• **EXPLORE THE MATERIAL**
1. Update the part of the coronavirus post that starts with the words "- DOXYCYCLINE An" and ends with "to email firstname.lastname@example.org.", replacing "Prof Borody" with "Professor Borody".
2. Condense the paragraph of the coronavirus post beginning "In contrast to “Occam’s Razor”" into fewer words while keeping its main points.

• **EXTRACT TO READ**
Very few people have asked how Donald Trump, a man of 74, gets the coronavirus and exits hospital within a couple of days.
I reckon if I contracted the virus, I’d be off to my GP seeking Australian gastroenterologist Professor Thomas Borody’s “triple therapy”. It’s said to consist of:-
- A dose of IVERMECTIN i.e. 3 mg tablets approved for the treatment of worms and lice; based on 0.2 mg for each kilogram of your body weight.
- DOXYCYCLINE An approved antibiotic. 100 mg tablet for 10-15 days
- ZINC tablets 25 mg twice daily.
Prof Borody says if the doctor isn’t initiated in the therapy–there are plenty who are–people should get him or her to email firstname.lastname@example.org.
In contrast to “Occam’s Razor”, however, we’re very sceptical of simple solutions these days. That’s a good starting point in examining any question, but maybe we go a bit too far in believing “there are no simple solutions”?

• **DATASET RECORDS**
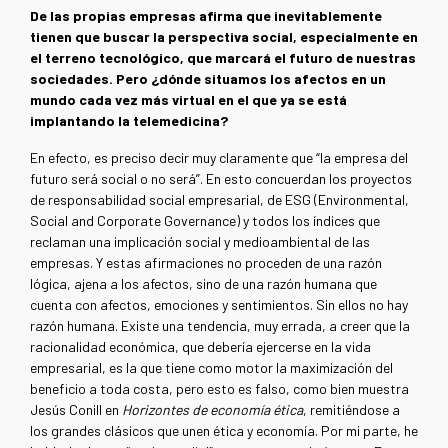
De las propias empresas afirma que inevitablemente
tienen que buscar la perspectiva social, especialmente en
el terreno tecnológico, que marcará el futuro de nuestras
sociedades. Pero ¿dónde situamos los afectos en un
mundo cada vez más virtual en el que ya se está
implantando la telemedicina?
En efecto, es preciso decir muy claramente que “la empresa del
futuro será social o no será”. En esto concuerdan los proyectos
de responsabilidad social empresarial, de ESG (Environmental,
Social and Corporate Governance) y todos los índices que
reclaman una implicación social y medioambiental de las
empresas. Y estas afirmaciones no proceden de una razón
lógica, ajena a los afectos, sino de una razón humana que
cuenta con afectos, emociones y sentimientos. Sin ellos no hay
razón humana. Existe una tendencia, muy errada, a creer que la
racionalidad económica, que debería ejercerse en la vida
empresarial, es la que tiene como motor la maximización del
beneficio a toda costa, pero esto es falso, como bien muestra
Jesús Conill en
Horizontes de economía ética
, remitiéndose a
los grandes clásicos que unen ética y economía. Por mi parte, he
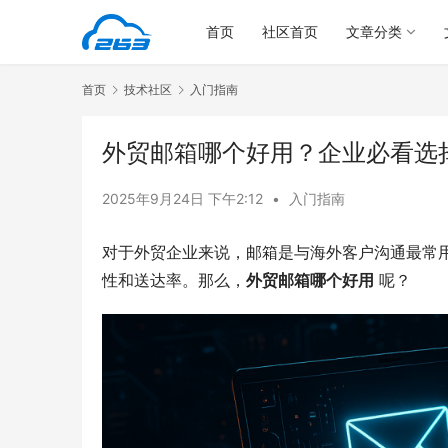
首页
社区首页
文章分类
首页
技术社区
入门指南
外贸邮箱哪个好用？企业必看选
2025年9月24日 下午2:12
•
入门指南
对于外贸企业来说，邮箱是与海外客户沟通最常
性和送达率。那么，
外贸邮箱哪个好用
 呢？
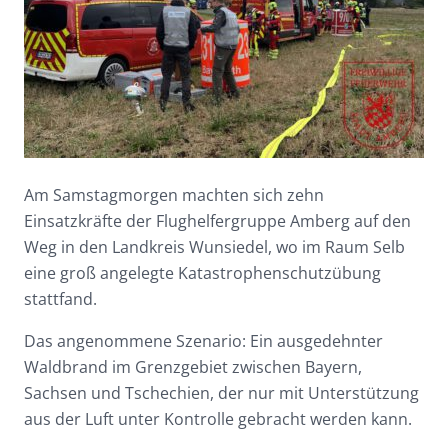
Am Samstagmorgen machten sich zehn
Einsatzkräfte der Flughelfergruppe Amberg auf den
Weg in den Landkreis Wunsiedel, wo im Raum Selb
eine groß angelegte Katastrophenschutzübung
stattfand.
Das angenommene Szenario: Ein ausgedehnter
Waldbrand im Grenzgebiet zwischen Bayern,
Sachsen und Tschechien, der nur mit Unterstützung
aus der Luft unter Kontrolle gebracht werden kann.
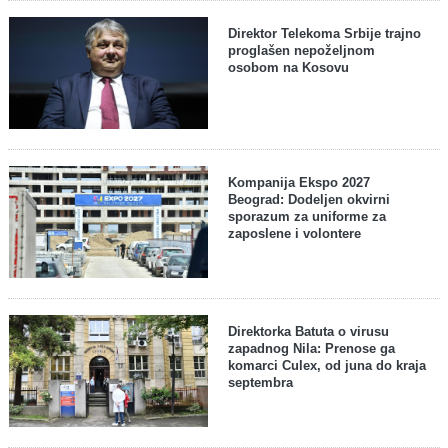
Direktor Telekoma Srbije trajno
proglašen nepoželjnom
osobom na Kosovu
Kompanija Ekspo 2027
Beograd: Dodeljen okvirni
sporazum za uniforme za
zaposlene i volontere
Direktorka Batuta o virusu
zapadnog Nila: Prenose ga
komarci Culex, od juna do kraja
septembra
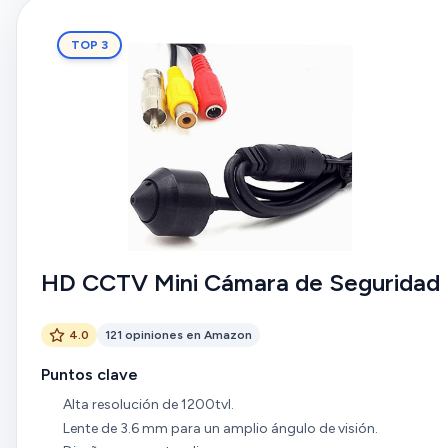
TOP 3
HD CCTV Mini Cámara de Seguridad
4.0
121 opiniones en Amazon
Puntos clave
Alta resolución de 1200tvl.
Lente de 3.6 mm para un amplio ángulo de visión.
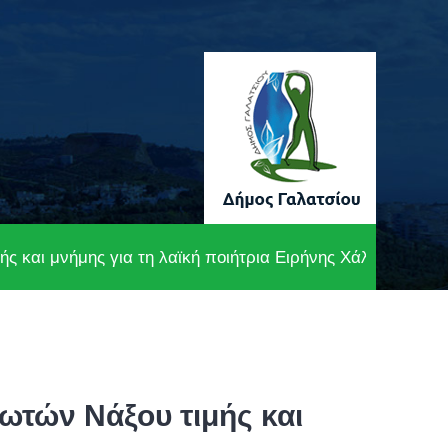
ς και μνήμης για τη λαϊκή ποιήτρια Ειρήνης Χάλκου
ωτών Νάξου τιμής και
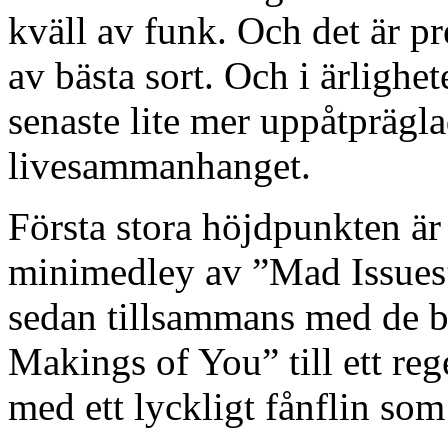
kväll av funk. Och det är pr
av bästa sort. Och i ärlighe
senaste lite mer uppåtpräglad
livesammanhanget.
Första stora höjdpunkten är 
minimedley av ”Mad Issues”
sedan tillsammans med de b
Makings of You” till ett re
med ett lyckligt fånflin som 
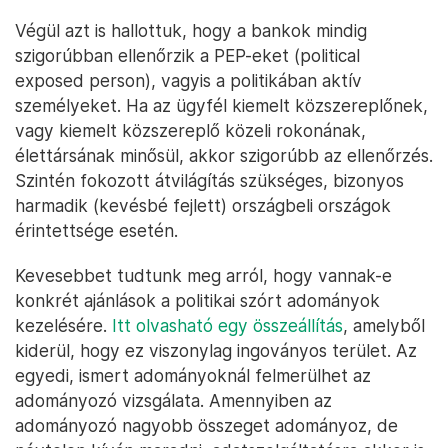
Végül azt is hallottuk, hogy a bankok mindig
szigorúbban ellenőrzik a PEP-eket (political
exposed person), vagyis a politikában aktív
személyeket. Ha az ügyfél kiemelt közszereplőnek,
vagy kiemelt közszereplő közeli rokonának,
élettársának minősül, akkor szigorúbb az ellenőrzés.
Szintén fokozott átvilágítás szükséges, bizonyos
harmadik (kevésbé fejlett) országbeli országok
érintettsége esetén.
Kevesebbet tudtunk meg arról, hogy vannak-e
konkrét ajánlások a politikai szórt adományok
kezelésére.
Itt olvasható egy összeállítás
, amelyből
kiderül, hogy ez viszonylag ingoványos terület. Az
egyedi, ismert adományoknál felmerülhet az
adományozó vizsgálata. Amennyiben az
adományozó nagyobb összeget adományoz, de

==

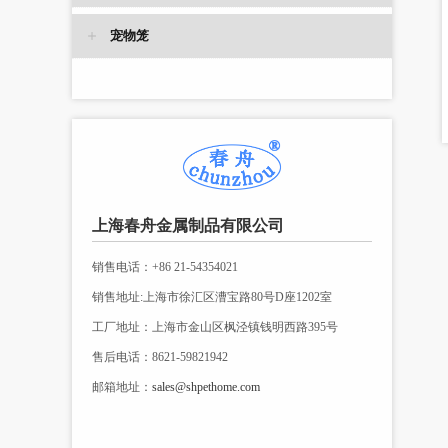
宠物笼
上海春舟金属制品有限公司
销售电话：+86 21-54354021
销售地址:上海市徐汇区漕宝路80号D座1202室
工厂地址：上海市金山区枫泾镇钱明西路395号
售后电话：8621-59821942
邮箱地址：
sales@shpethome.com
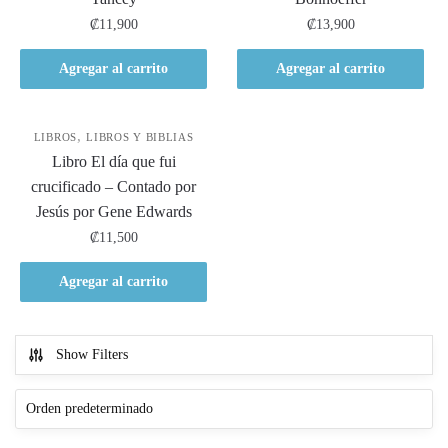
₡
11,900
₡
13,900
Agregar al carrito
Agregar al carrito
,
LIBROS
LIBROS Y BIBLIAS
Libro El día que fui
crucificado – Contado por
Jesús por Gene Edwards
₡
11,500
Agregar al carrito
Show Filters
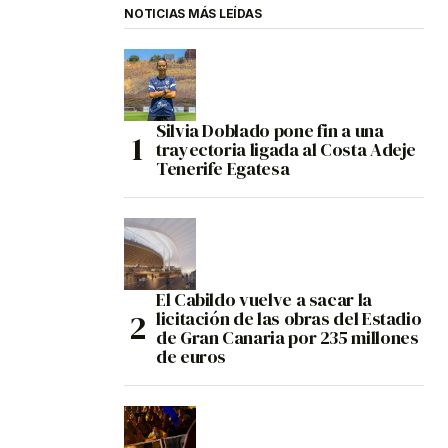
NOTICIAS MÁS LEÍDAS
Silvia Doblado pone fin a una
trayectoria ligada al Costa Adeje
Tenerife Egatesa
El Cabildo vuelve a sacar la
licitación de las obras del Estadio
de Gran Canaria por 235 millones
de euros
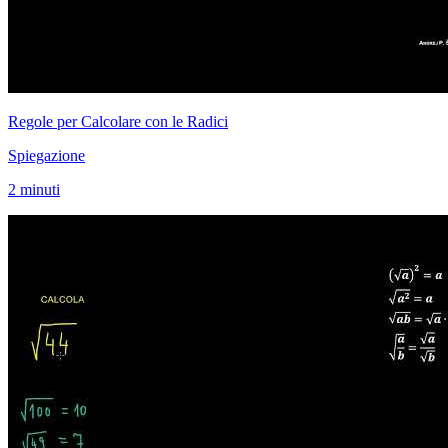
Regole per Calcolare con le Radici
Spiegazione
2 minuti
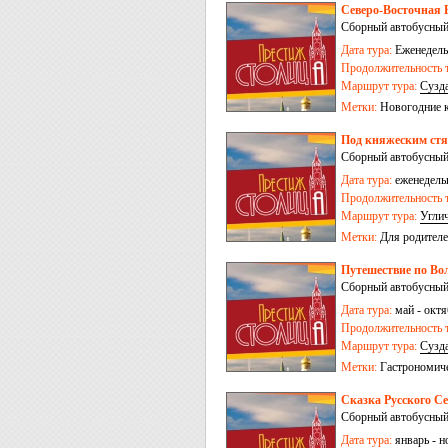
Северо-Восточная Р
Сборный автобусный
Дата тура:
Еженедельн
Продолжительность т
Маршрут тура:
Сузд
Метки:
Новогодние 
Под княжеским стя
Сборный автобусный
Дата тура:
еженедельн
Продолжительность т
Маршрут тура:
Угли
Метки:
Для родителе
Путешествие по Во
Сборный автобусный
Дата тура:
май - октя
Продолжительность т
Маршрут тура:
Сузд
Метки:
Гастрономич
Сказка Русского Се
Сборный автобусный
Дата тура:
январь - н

• **RESPONSES BY TASK**
1.
- DOXYCYCLINE An approved antibiotic. 100 mg tablet for 10-15 days
- ZINC tablets 25 mg twice daily.
Professor Borody says if the doctor isn’t initiated in the therapy–there are plenty who are–people should get him or her to email firstname.lastname@example.org.

2. Unlike “Occam’s Razor,” we now distrust simple solutions. That is a good starting point for any question, but perhaps we go too far in believing “there are no simple solutions.”